The inspection included a tour of the facility inside and outside, to include the staff room. It also included the review of food. This inspection also included discussing with the licensee his behavior on the previous visit. The licensee was reminded to remain professional in his actions with licensing staff.

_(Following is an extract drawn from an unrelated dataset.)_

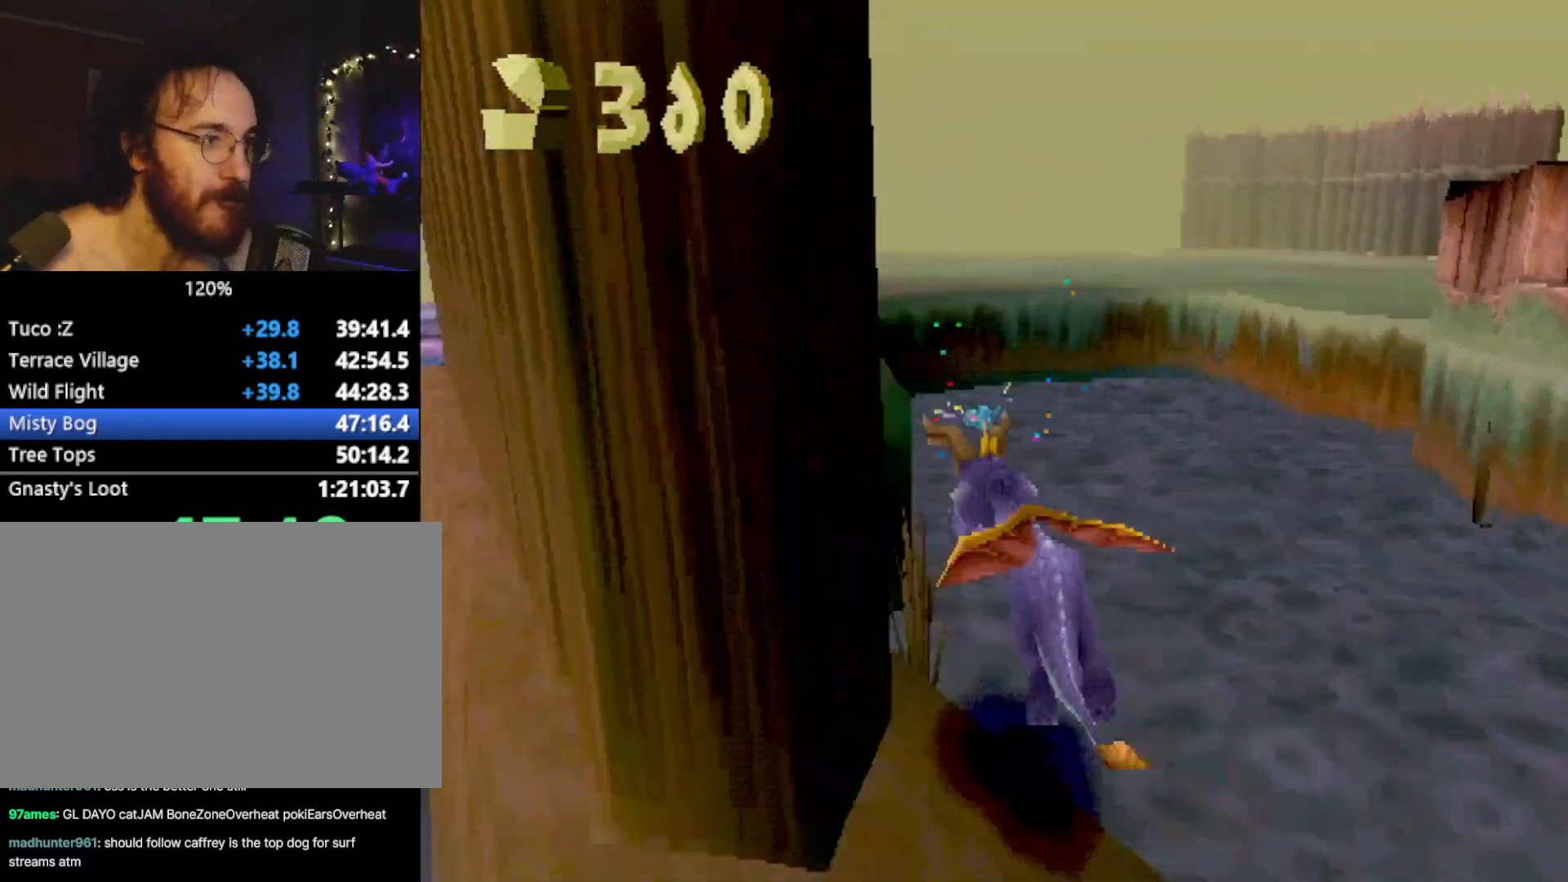
{"buttons": ["SQUARE"], "left_stick": "center", "events": [[17, "CROSS", "up"], [17, "SQUARE", "up"], [84, "CROSS", "down"], [184, "CROSS", "up"], [467, "SQUARE", "down"]]}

The following deficiencies were not corrected by the POC due date nor at the time of the visit. Civil Penalties are being assessed and will continue to accrue until correction has been submitted:
Deficiency cited under Title 22 Regulation 87405(d)(5) Administrator - Qualifications and Duties. POC was to no longer do illegal drugs. Licensee was to provide a written statement stating they would no longer allow illegal drug use at the facility and would submit a drug test as proof. The statement was due by 01/19/23. The drug test was to be completed at a doctor's office to confirm it was completed by Licensee Harmison. The licensee was granted an extension until 02/10/23. During today's visit, the licensee confirmed a drug test had not yet been completed. An appointment has been made for 03/06/23. Civil penalties are being assessed for the dates of 02/16/2023 to 02/23/2023 in the amount of $100 per day for 8 days, for a total of $800. Civil penalties will continue to accrue at the rate of $100 a day until corrected.

The licensee was asked to review and sign the report. He requested that the report be reviewed and signed by Mary Ann Harmison. The exit interview was conducted where this report along with the appeal rights, civil penalty assessment, and civil penalty appeal rights were reviewed and provided to caregiver Mary Ann Harmison.
SUPERVISOR'S NAME: Reyna LaceyTELEPHONE: (951) 248-0341
LICENSING EVALUATOR NAME: Jazmond D HarrisTELEPHONE: (951) 782-4807
LICENSING EVALUATOR SIGNATURE:
DATE: 02/23/2023
I acknowledge receipt of this form and understand my licensing appeal rights as explained and received.
FACILITY REPRESENTATIVE SIGNATURE:
DATE: 02/23/2023
This report must be available at Child Care and Group Home facilities for public review for 3 years.